[Text section]:

— begin —

Thursday, September 29, 2016

Go Irish: From Home at ND to Home in Dublin

At long last, the surreal waiting has come to an end.  Tuesday afternoon, Michele and I boarded Aer Lingus Flight #122 from ORD to DUB, along with five insanely packed suitcases and a Martin guitar.

And we lifted off for Ireland.


These past few months have been such a roller coaster: convinced of a new direction, understanding in your heart what's meant to take place.  And yet the mind still hasn't quite caught up with all the realities yet.

We bid good-bye to Notre Dame over a beautiful fall weekend, surrounded by friends.  Reality set in when we watched the Irish crumble to Duke, but this was a small pittance by way of what we carried in our emotional backpacks. We attended the 11:45 Mass, heard the Folk Choir singing one last time from the pews, and broke bread with supportive friends.

Now, at 550mph, we were being transported to a new culture, a new home, new pastoral realities, new music.

We had incredible tail winds, which put us into Dublin an hour earlier than our expected 5:15AM arrival. Deep in the night, the jet banked over Dublin harbour, bringing the lights of the city into view.  Down, down, into the dark – and then we landed.

Home.  A new home.

At 6:45AM, true to his word and in the emerging dawn, Pat O'Kelly met us in front of our new home, the "mews" of University Church. He gave us the keys, brought us into the kitchen, showed us the basket of provisions he'd brought in for us. ("It would be a sin if you came to us and found an empty fridge," said he.)

Up all night, the new home still filled with contractors and construction folk, Michele and I took to the streets of Dublin to purchase things for our new digs.  We walked through St. Stephen's Green, the stunning city park that is now our front yard.  We discovered new stores, bought plates and cutlery, and got back in time for the 1:05 daily mass at University Church.

There is a large black wooden gate that faces St. Stephen's Green, and when doors are opened up, it brings you to our courtyard.  That gate has a small silver plaque on it that says:

                   PRESBYTERY
CATHOLIC UNIVERSITY CHURCH

To my knowledge, we're the first lay people to ever live in this Presbytery.  For that matter, I wonder if we're the first lay people to ever live in a Catholic Presbytery in Ireland.

Those tail winds that brought us to Ireland are the winds of change.  Some things are now beginning to change for the Catholic Church in Ireland.


Here is a picture that I took this morning of the nave of Newman's University Church, 87 Saint Stephen's Green, Dublin 2, Ireland.  Having left our home at Notre Dame, my place of work for the last 35 years, this is now my new home, my new place of prayer, and my new vineyard.  This week I'll be meeting with parish musicians, choristers, and sacristans.  The labours will soon begin.

"Go Irish!"  The phrase means something else to me now – something far more serious than a rallying cry at a football game.  This is no game.  

Friday, September 16, 2016

Isaiah 64 – And a Daughter's Hands

These days leading up to our departure from the States have been a real blessing.  And one of the greatest of these gifts: the chance to have intentional time with family and friends.  Each day is precious, and has lent itself to a great set of memories.

Here's what took place a few evenings ago:  My daughter Jessica took me to a local pottery studio where she's set up shop.  Jess has devoted herself, over the past several years, to becoming a skilled potter.  Her house is filled with vases, cups, dishes and bowls, all made by her own hand.

So after dinner the other night, she dropped a great question: "Dad, wanna throw some clay?"  Vaguely understanding the invitation, I went ahead and said yes.

— end —

[Raw records]:
— begin —

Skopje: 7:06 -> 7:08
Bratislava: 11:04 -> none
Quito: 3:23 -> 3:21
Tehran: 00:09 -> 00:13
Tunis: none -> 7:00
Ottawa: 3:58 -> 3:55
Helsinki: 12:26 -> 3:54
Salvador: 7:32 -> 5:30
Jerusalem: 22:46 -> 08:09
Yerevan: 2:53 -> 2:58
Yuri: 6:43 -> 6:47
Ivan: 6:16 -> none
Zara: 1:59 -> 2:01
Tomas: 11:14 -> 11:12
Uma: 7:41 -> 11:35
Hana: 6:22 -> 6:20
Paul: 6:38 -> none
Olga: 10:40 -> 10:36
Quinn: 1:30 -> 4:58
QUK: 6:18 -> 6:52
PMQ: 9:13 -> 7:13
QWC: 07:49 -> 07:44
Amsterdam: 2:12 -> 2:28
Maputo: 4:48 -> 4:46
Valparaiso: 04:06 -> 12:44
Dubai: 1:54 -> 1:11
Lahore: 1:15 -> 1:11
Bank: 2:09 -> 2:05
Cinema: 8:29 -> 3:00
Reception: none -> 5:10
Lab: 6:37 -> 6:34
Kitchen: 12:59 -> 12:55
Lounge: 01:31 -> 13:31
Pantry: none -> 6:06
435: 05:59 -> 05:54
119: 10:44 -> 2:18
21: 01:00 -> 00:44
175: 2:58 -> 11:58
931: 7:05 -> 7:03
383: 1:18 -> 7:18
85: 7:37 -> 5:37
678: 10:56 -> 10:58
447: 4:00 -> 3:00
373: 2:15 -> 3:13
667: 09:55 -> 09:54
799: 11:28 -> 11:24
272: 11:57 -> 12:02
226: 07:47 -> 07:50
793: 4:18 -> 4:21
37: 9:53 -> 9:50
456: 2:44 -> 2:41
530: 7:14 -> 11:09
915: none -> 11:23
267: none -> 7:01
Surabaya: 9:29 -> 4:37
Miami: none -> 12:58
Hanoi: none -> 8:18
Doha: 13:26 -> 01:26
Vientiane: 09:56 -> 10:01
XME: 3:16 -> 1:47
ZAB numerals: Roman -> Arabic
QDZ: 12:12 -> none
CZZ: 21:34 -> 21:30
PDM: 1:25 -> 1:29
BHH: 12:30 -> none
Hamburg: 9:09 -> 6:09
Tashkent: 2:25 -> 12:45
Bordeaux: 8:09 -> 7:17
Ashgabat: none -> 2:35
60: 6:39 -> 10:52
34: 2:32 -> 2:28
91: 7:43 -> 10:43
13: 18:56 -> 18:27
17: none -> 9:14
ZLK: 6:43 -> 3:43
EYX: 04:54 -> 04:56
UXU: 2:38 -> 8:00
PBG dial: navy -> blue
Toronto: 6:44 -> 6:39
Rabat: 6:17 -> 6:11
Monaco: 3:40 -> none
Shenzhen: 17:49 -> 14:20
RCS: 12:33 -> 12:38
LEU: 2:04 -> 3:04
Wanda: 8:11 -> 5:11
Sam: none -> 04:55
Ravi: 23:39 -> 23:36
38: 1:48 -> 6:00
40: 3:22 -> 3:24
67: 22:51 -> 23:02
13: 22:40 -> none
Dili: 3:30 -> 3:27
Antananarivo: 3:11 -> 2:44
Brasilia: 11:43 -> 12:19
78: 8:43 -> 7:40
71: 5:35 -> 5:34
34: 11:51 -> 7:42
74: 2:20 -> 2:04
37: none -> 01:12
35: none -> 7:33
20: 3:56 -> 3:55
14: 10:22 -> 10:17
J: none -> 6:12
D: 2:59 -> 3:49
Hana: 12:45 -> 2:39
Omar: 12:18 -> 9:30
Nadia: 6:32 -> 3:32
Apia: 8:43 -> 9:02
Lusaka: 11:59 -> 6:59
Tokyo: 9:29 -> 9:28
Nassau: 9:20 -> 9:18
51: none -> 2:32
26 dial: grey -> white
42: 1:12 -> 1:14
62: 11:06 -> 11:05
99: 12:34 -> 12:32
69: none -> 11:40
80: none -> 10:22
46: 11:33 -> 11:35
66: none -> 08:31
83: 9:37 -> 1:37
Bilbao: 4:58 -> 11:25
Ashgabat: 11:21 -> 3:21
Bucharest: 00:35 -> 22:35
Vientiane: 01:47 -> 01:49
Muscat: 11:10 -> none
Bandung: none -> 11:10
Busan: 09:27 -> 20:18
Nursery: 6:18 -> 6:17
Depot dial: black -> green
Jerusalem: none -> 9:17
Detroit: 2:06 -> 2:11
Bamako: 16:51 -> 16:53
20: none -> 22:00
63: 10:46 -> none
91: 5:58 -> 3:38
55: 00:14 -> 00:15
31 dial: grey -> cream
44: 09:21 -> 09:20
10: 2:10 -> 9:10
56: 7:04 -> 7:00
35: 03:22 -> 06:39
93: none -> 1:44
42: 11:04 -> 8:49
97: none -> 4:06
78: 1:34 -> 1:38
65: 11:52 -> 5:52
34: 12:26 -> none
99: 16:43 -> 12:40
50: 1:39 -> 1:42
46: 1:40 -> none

— end —

[What the task requires]:
Please answer these questions on the blog text:
1. What flight did the couple board from ORD to DUB?
2. Who met them at 6:45AM in front of their new home?
3. What has Jessica devoted herself to becoming over the past several years?
The entries have no connection to the blog text.

[Output of the exercise]:
1. Aer Lingus Flight #122
2. Pat O'Kelly
3. A skilled potter